Per- and Polyfluoroalkyl Substances in Breast Milk


Per- and polyfluoroalkyl substances (PFAS) are a class of organoflourine compounds used, e.g., to produce fluoropolymers for use in stain repellents, polishes, paints, and coatings. PFAS were originally considered inert, but they can accumulate in organisms and have negative health effects. Compounds such as perfluorooctane sulfonate (PFOS, corresponding acid pictured), perfluorooctanoate (PFOA), and perfluorooctane sulfonamide (FOSA) are, therefore, being banned or phased out in many countries and replaced with compounds such as 3H-perfluoro-3-[(3-methoxy-propoxy)propanoic acid] (ADONA) or 9-chlorohexadecafluoro-3-oxanone-1-sulfonic acid (trade name “F53-B”). However, there is not much information about human exposure to these PFAS alternatives, and some of them might also be harmful.

Raed Awad, Stockholm University and Swedish Environmental Research Institute, both Stockholm, Sweden, Jonathan P. Benskin, Stockholm University, and colleagues have measured levels of both “older” and alternative PFAS in breast milk from mothers in Shanghai, Jiaxing, and Shaoxing, China, and Stockholm, Sweden, to evaluate the exposure of infants to these substances. The breast milk samples were analyzed using ultra-performance liquid chromatography coupled to mass spectrometry (UPLC-MS/MS).

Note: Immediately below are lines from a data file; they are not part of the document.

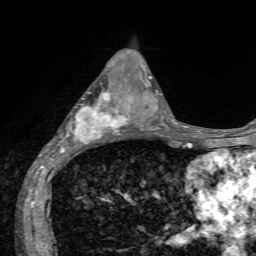
Breast MRI, one axial slice. Position 27 of 72 along the scan axis. Cropped to one breast. Dynamic contrast-enhanced series, time point 2 of 7 at this slice position (early post-contrast). 1.5 T. TE 4.2 ms, TR 8.7 ms. 2.2 mm slice thickness. 256 × 256 image matrix. Female patient.
Annotated regions visible in this slice (semi-automatically segmented with operator editing):
- enhancing-tissue mask used for the functional tumour volume (all voxels passing the contrast-enhancement thresholds inside the analysis volume; usually the tumour): bounding box [x1, y1, x2, y2] px = [61, 93, 127, 155]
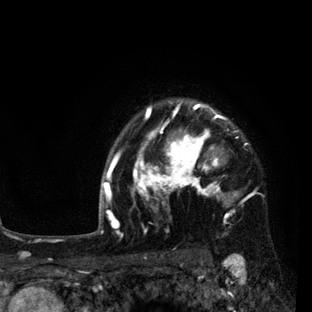
Breast MRI (dynamic contrast-enhanced), one axial slice; slice 69 of 80 in the series (ordered by position); cropped to one breast; dynamic contrast-enhanced series, time point 2 of 7 at this slice position (early post-contrast); 3 T; TE 2.2 ms, TR 5.5 ms; 2 mm slice thickness; 312 × 312 image matrix, field of view 183 × 183 mm. Female patient.
Outlined on this slice (semi-automatically segmented with operator editing):
- enhancing-tissue mask used for the functional tumour volume (all voxels passing the contrast-enhancement thresholds inside the analysis volume; usually the tumour): box from (x=108, y=101) to (x=247, y=237) px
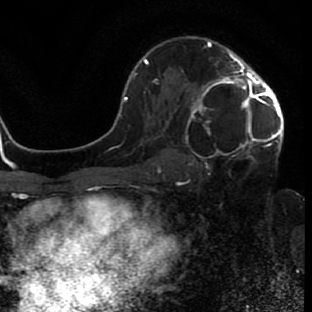
Breast MRI (dynamic contrast-enhanced), one axial slice; slice 45 of 80 in the series (ordered by position); cropped to one breast; dynamic contrast-enhanced series, time point 2 of 7 at this slice position (early post-contrast); 1.5 T; TE 2.6 ms, TR 5.7 ms; 2 mm slice thickness; 312 × 312 image matrix, field of view 195 × 195 mm. Female patient.
Outlined on this slice (semi-automatically segmented with operator editing):
- enhancing-tissue mask used for the functional tumour volume (all voxels passing the contrast-enhancement thresholds inside the analysis volume; usually the tumour): bounding box <171,42,283,164> (left, top, right, bottom; pixels)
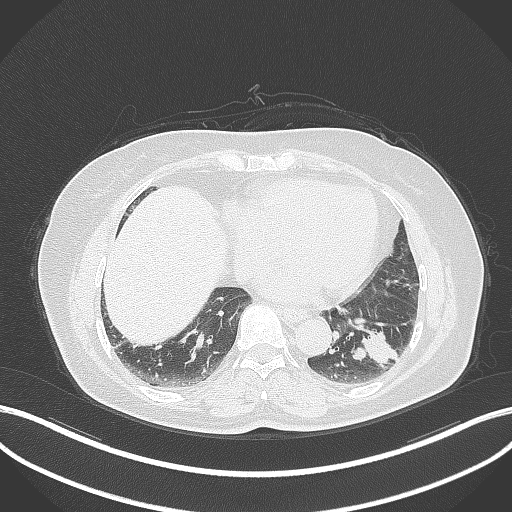
Chest CT, one axial slice. Slice 127 of 311 in the series (ordered by position). Reconstruction kernel B70f. 120 kVp. Lung window (W 1500 / L -600 HU). 1 mm slice thickness. 512 × 512 image matrix, field of view 400 × 400 mm. Female patient, age 59 years. From the clinical record (not read from this slice): clinical TNM (as recorded): T2a N0 M0; histopathological grade: G2-3.
Annotated regions visible in this slice (bounding box drawn by a radiologist):
- lung tumour (recorded histology: adenocarcinoma): bounding box [x1, y1, x2, y2] px = [351, 325, 405, 372]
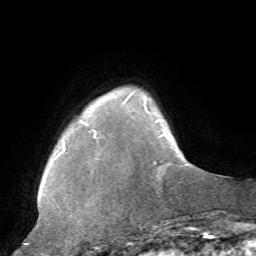
Breast MRI, one axial slice; slice 10 of 72 in the series (ordered by position); cropped to one breast; dynamic contrast-enhanced series, time point 2 of 7 at this slice position (early post-contrast); 1.5 T; TE 4.2 ms, TR 8.7 ms; 2.2 mm slice thickness; 256 × 256 image matrix. Female patient.
Annotated regions visible in this slice (semi-automatic segmentation, software-assisted and operator-edited):
- enhancing-tissue mask used for the functional tumour volume (all voxels passing the contrast-enhancement thresholds inside the analysis volume; usually the tumour): bounding box <84,91,164,167> (left, top, right, bottom; pixels)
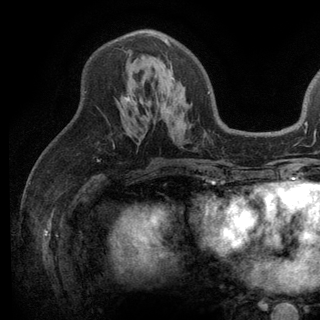
Breast MRI (dynamic contrast-enhanced), one axial slice; slice 70 of 136 in the series (ordered by position); cropped to one breast; dynamic contrast-enhanced series, time point 2 of 6 at this slice position (early post-contrast); 3 T; TE 2.8 ms, TR 7.5 ms; 1.2 mm slice thickness; 320 × 320 image matrix. Female patient.
Structures marked on this image (semi-automatic segmentation, software-assisted and operator-edited):
- enhancing-tissue mask used for the functional tumour volume (all voxels passing the contrast-enhancement thresholds inside the analysis volume; usually the tumour): box from (x=126, y=32) to (x=209, y=102) px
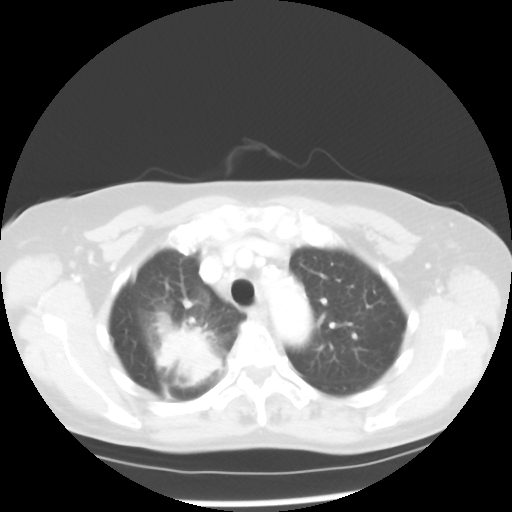
Chest CT, one axial slice. Reconstruction kernel STANDARD. Lung window (W 1500 / L -600 HU). 5 mm slice thickness. 512 × 512 image matrix. Patient: female, 60 years. From the clinical record (not read from this slice): clinical TNM (as recorded): T2 N1 M1a.
Structures marked on this image (rectangle marked by the reading radiologist):
- lung tumour (recorded histology: adenocarcinoma): bounding box (x1, y1, x2, y2) in pixels: (151, 318, 224, 392)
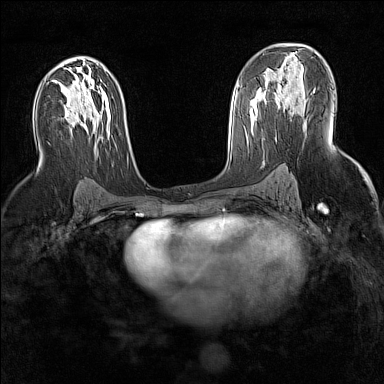
Breast MRI (dynamic contrast-enhanced), one axial slice. Slice 87 of 160 in the series (ordered by position). Dynamic contrast-enhanced series, time point 2 of 7 at this slice position (early post-contrast). 1.5 T. TE 1.8 ms, TR 5 ms. 1 mm slice thickness. 384 × 384 image matrix, field of view 300 × 300 mm. Female patient.
Outlined on this slice (semi-automatically segmented with operator editing):
- enhancing-tissue mask used for the functional tumour volume (all voxels passing the contrast-enhancement thresholds inside the analysis volume; usually the tumour): bounding box <264,71,298,114> (left, top, right, bottom; pixels)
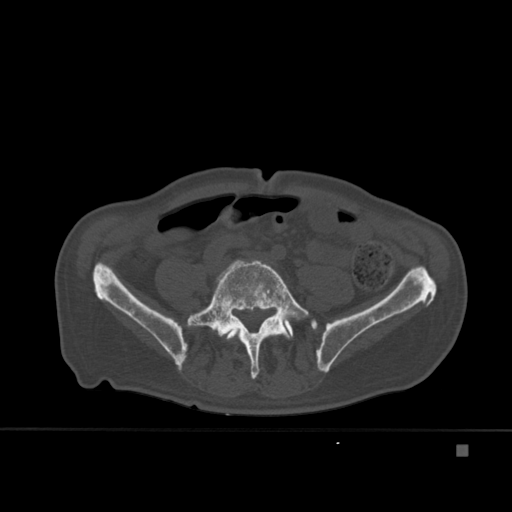
CT including the spine, one axial slice; position 105 of 451 along the scan axis; bone window (W 1800 / L 400 HU); 512 × 512 image matrix, field of view 378 × 378 mm. Male patient, age 75 years. From the clinical record (not read from this slice): primary cancer: prostate.
Structures marked on this image (semi-automatically segmented with operator editing):
- L4 vertebra: bounding box [x1, y1, x2, y2] px = [225, 330, 235, 340]
- L5 vertebra: [186, 260, 309, 379]
- T7 vertebra: [210, 300, 239, 320]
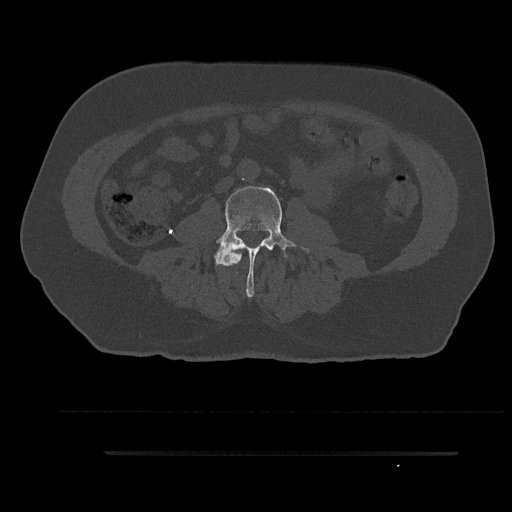
CT including the spine, one axial slice. Position 40 of 797 along the scan axis. Reconstruction kernel Br40s/3. 120 kVp. Bone window (W 1800 / L 400 HU). 512 × 512 image matrix, field of view 432 × 432 mm. Male patient, age 63 years. Case-level facts recorded for this patient, not image findings: primary cancer: renal; vertebrae with lytic lesions (as recorded): T8.
Structures marked on this image (semi-automatic segmentation, software-assisted and operator-edited):
- L2 vertebra: bounding box (x1, y1, x2, y2) in pixels: (238, 255, 242, 260)
- L3 vertebra: (202, 185, 310, 298)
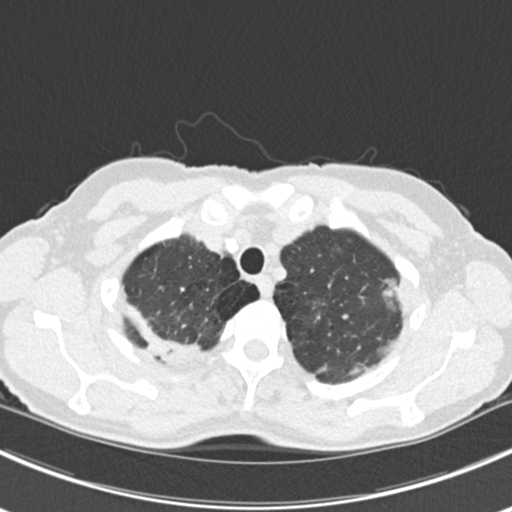
Chest CT (low-dose screening protocol), one axial image, first (baseline) screen, lung window (W 1500 / L -600 HU), standard (soft-tissue) reconstruction kernel (B30f), slice 30 of 224 in the series. Female participant, aged 63 years at enrolment. Current smoker at enrolment.
Expert-annotated lung lesion, bounding box (x1, y1, x2, y2) in pixels: (366, 269, 418, 321). The screening reader recorded 10 non-calcified nodules or masses ≥4 mm on this exam (right lower lobe, right lower lobe, left lower lobe, left lower lobe, right middle lobe, right lower lobe, left lower lobe, left upper lobe, right upper lobe, left upper lobe); which of them this box marks is not recorded. Official screen result: positive, change unspecified: nodule(s) >= 4 mm or enlarging nodule(s), mass(es), or other non-specific abnormalities suspicious for lung cancer. Participant outcome: lung cancer diagnosed 751 days after this screen (after the third annual screen) — bronchiolo-alveolar adenocarcinoma, NOS, right upper lobe, right middle lobe, right lower lobe, left upper lobe, left lower lobe, moderately differentiated (G2), stage IV (AJCC 6th edition).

The team found that PFOA, PFOS, and F53-B occurred at the highest concentrations among all PFAS (up to 411, 321, and 976 pg mL−1, respectively) in the China-derived samples, while the samples from Stockholm mainly contained PFOA and PFOS, but at lower levels (up to 89 and 72 pg mL−1, respectively). F53-B is produced and used only in China, which explains its absence in the Swedish samples. ADONA was only detected at very low concentrations in the samples from China and was not detectable in the Swedish breast milk. According to the researchers, the high concentrations of F53-B in the Chinese breast milk samples indicate that human exposure assessments focused only on “older” PFAS substances could severely underestimate the overall exposure in breastfeeding infants.